Jane is shy, soft-spoken, reserved. Health problems have prevented her from starting the hormone therapy that would soften her features and enable her to look more as she would have had her body been female from the beginning. Her face is not feminine; when I first met her, she was homeless. She had no reliable way of shaving, and she wore a full beard. The world is cruel in this way. I stuck by Jess, who didn’t look female but didn’t look male, either, and I stuck by Jess’ friends, who were all very low-key, very easy going and good natured.
And in time, I found it harder and harder to pass Jane by. She is gracious and generous, so quietly so that you have to be watching intently and at the right time to notice it.
“I like Jane,” I told Jess. “I mean, I really like her.”
“Yeah,” he said. “She’s wonderful.” Pause. “I think I’m going to give her all my old earrings.”

“Did you have anything to do with these?” Jane asks, pulling her hair away from her ears and exposing a chain of dangly silver.
“No – that was all Jess.”
“That was so nice of him. I knew, from the moment I met him, that there was something about him. Something special.” I feel warmth swelling out from my chest; there are few ways to my heart that are more effective than this one, loving my family as much as I do.
We cross the street together, board a bus together. Jane tells me how to check the water temperature before adding in the yeast. “Drop some on your wrist – the way you test a bottle, for a baby. It should be about that temperature.”
The conversation turns to gardening, which is just another way to talk about food. “That bright green color of pesto made from fresh basil,” I say. She sighs, happy.
“And tomatoes – bright and firm and red,” she counters. For a moment I find myself as content as I ever have been, talking about cooking with someone who understands what it is that makes it so lovely, so vibrant, so fulfilling.

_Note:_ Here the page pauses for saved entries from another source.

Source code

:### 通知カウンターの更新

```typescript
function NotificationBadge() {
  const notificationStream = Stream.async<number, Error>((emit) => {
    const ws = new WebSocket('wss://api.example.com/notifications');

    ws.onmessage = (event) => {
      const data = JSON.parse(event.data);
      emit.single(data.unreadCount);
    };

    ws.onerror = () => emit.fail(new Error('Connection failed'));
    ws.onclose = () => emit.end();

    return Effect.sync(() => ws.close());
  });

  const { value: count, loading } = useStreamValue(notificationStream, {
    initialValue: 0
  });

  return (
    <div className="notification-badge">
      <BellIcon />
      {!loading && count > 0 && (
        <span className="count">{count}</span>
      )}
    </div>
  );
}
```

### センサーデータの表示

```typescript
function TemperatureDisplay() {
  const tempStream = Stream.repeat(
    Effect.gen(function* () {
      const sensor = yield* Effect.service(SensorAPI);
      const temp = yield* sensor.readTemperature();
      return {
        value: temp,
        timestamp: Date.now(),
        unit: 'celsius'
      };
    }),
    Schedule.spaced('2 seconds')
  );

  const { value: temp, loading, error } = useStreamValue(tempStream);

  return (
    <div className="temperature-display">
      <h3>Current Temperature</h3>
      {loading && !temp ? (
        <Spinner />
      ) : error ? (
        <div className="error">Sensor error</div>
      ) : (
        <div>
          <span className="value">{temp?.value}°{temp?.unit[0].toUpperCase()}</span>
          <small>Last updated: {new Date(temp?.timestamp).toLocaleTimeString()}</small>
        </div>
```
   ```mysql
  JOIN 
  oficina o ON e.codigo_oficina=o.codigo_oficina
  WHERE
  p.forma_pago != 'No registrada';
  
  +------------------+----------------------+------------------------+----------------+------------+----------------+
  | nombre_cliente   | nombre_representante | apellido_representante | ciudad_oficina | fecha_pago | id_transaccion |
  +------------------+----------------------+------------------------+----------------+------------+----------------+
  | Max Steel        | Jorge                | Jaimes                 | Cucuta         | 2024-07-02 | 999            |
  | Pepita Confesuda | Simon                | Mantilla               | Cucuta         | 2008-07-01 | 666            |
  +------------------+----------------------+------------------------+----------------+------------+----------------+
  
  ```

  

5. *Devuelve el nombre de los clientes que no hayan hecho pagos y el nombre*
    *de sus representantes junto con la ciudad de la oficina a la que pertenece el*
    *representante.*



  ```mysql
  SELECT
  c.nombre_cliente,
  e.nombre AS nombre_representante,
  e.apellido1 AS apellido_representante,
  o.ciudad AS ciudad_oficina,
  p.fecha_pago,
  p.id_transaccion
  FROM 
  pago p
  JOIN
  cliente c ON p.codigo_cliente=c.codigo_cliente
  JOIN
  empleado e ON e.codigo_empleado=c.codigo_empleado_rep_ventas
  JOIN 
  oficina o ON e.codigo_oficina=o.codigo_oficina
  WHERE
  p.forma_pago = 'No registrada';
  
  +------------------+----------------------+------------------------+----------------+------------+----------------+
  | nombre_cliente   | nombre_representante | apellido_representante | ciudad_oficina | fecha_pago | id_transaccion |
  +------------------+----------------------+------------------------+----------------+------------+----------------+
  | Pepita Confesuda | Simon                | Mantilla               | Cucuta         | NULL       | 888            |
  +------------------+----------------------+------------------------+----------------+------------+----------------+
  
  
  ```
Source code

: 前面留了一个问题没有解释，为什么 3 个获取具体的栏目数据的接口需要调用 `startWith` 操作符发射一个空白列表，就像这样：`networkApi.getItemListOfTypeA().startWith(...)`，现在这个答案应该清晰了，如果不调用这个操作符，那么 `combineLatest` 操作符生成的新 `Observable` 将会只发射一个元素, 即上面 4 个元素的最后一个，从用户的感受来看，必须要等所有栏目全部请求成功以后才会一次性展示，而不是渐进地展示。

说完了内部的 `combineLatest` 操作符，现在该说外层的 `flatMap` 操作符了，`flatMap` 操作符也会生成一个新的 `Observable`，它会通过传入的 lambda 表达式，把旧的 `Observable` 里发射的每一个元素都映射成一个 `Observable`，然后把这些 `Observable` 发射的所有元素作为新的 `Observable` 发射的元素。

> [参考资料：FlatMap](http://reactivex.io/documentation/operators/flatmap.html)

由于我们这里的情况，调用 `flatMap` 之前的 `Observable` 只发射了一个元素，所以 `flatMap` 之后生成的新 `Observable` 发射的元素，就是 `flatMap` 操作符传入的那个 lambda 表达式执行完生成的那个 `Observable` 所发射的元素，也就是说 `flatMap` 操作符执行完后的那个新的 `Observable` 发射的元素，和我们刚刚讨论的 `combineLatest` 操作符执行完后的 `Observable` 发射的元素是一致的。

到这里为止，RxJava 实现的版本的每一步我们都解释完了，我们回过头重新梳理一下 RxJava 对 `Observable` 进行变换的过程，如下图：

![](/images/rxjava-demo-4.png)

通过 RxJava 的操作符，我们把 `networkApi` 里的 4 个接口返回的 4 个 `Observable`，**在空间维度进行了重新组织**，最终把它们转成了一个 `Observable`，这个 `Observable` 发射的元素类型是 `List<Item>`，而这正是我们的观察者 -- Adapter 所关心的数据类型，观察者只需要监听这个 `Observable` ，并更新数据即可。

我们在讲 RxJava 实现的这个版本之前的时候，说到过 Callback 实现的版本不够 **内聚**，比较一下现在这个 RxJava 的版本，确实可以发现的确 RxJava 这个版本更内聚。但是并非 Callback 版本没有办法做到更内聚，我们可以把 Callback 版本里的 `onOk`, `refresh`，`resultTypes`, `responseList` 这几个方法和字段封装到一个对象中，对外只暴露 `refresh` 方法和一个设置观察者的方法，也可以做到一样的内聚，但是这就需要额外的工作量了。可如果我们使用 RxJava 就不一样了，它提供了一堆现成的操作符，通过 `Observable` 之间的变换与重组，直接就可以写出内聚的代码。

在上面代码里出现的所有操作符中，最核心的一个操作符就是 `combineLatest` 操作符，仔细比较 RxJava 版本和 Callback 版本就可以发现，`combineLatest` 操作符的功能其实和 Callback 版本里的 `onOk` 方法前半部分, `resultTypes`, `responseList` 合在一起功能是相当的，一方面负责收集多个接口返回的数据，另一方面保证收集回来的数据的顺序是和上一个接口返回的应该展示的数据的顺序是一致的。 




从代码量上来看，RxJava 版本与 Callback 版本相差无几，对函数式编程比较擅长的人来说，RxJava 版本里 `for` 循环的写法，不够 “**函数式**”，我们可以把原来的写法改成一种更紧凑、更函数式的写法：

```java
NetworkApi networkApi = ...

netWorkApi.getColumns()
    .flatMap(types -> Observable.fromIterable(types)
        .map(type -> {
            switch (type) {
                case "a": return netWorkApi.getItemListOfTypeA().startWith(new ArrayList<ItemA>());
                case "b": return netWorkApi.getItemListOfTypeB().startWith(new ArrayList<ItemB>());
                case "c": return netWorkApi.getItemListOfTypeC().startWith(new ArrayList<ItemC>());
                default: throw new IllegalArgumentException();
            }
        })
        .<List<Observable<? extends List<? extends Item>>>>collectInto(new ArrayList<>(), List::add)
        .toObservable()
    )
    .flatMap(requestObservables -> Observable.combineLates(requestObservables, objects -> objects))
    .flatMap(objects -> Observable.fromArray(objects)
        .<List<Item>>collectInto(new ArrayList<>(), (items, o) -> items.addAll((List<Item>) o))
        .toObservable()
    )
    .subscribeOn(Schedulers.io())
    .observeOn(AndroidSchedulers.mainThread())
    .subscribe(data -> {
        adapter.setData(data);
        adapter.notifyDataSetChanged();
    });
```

Jane’s comment is offhand – “I think I might be getting a cold.” It means nothing. It is small talk. The bus is crowded. Someone is standing over us, a woman, and she says something I don’t hear, something I only see as it washes over Jane’s face. Her voice comes into focus, slowly, as if I were drugged.
“I hope you have pneumonia. I hope you die from it.”
The woman moves away from us quickly, before my mind can formulate a meaning to the words. I cannot breathe. Wait! We were only talking about bread! There is nothing worth hating here. I look over at Jane, who is clearly upset. “People say the worst things to me sometimes. One guy said I ought to blow my head off.” She shakes her head, and then, by all appearances, she has recovered. We talk about bread again. I don’t recover. Not really.
Because if it happened to Jane, it could happen to Jess. And if it happened to Jess – this is unspeakable.

Jess’ transition catapulted me into an uncomfortable awareness of a privilege I didn’t know I had. I am cisgendered. I am a woman and so is my body. My own upturned wrist, my demure smile, my hair tucked behind my ear -- each of these things shoots me now with a haunting ache, each seems affected even as I know they are not. They are not affected, because they are natural. They come naturally to me, because I was lucky. I was lucky.
I will never have to tell a potential employer that I used to have a name that they might find is unusual for a woman. I will never have to explain to a new doctor why I’m on estrogen pills. I will never have to question whether someone spurned my offers of friendship because they disliked me personally, or because of something deeper. I will never, never have someone tell me that they hope I die from pneumonia just because I am wearing a dress.
In light of that privilege, all of my other privileges, the ones I have gotten used to having, seem paltry. It does not, after all, seem all that special to have a kitchen in which I can bake bread.